Conservation and Accessibility
The 8B Preserve also reflects an important reality that is often overlooked in discussions about property maintenance.
Not every homeowner has the same physical abilities, financial resources, available time, or family support.
For us, the question is not simply what kind of yard we prefer. It is also what kind of yard we can realistically maintain while living with significant physical disabilities. Traditional lawns require ongoing mowing, trimming, hauling, and other repetitive physical tasks. Wildlife-friendly landscaping allows me to invest the energy I do have into creating habitat, supporting pollinators, growing food, improving soil health, and enhancing the property over time.
The result may look different from a conventional lawn, but it reflects careful planning, active stewardship, and a commitment to both environmental responsibility and accessibility.
We believe conservation should not be limited to those with unlimited resources, perfect health, large budgets, or professional landscaping services. Sustainable landscapes should be accessible to older adults, disabled individuals, caregivers, working families, and anyone who wants to contribute to local conservation efforts.
Why This Matters
The conflict surrounding properties like the 8B Preserve is part of a larger national conversation.

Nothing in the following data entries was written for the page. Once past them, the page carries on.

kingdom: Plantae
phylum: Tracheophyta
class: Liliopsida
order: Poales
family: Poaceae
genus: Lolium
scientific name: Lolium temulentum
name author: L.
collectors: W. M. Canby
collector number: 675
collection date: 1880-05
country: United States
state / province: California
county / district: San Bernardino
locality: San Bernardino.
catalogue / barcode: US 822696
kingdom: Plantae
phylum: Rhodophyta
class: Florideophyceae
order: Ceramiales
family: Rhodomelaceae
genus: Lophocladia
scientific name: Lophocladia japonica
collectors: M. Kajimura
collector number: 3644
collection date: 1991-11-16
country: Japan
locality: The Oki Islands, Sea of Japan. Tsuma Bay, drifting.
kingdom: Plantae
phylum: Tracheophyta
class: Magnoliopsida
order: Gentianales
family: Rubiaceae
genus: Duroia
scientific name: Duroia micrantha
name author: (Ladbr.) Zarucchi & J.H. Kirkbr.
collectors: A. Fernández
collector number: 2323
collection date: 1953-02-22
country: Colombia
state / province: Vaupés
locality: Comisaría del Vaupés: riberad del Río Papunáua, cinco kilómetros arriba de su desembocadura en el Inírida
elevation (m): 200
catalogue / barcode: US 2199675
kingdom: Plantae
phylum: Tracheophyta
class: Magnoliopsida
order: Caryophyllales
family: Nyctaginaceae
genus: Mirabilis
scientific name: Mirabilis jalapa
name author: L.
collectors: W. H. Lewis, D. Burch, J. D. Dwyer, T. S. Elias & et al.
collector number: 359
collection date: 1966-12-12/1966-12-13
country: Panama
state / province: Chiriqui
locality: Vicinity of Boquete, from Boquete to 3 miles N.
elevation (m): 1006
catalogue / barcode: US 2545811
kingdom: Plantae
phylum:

Conservation organizations, environmental scientists, and wildlife advocates increasingly encourage homeowners to replace portions of traditional turf grass with habitat that supports birds, bees, butterflies, and other wildlife. At the same time, many local ordinances were written decades ago with the assumption that a well-maintained property is one that consists primarily of closely mowed grass.
Those two visions are incompatible.
As a result, homeowners who are attempting to improve biodiversity, reduce chemical use, support pollinators, and create wildlife habitat may find themselves at odds with regulations that were never designed with conservation practices in mind.
That tension is not theoretical for the 8B Preserve. The property has been the subject of complaints and enforcement actions because it does not conform to traditional lawn expectations. The possibility of significant financial penalties creates a difficult situation: comply with local standards that favor turf grass, or continue developing habitat that aligns with recognized conservation principles supported by the Illinois Audubon Society and other respectable organizations.
As a disabled homeowner, the issue is even more complicated. Lawn maintenance depends heavily on repetitive physical labor, while wildlife-friendly landscaping can provide environmental benefits with less fuel, chemicals, water, and physical effort. For many people, including those with disabilities, sustainable habitat design is not simply an environmental preference. It is also an accessibility issue.
The purpose of the 8B Preserve is to demonstrate that residential properties can serve wildlife, support conservation, and remain responsibly managed. My hope is that, over time, communities across Illinois and beyond will recognize that ecological stewardship and responsible property ownership can take many forms, and that a healthy landscape is not a monoculture of mowed grass.
Looking Toward the Future
The goal of the 8B Preserve is not to reject community standards. The goal is to demonstrate that ecological stewardship, accessibility, and responsible property management can coexist, even though they look different from a traditional lawn.
We believe that the future of conservation depends not only on parks, forests, and nature preserves, but also on the willingness of ordinary people to dedicate portions of their own properties to supporting the natural world.
Every flower planted for a pollinator, every bird bath provided, every chemical avoided, and every small habitat restored contributes to a healthier environment for everyone.
The 8B Preserve is our contribution to that effort, and we hope it inspires others to discover that conservation can begin right outside their own door.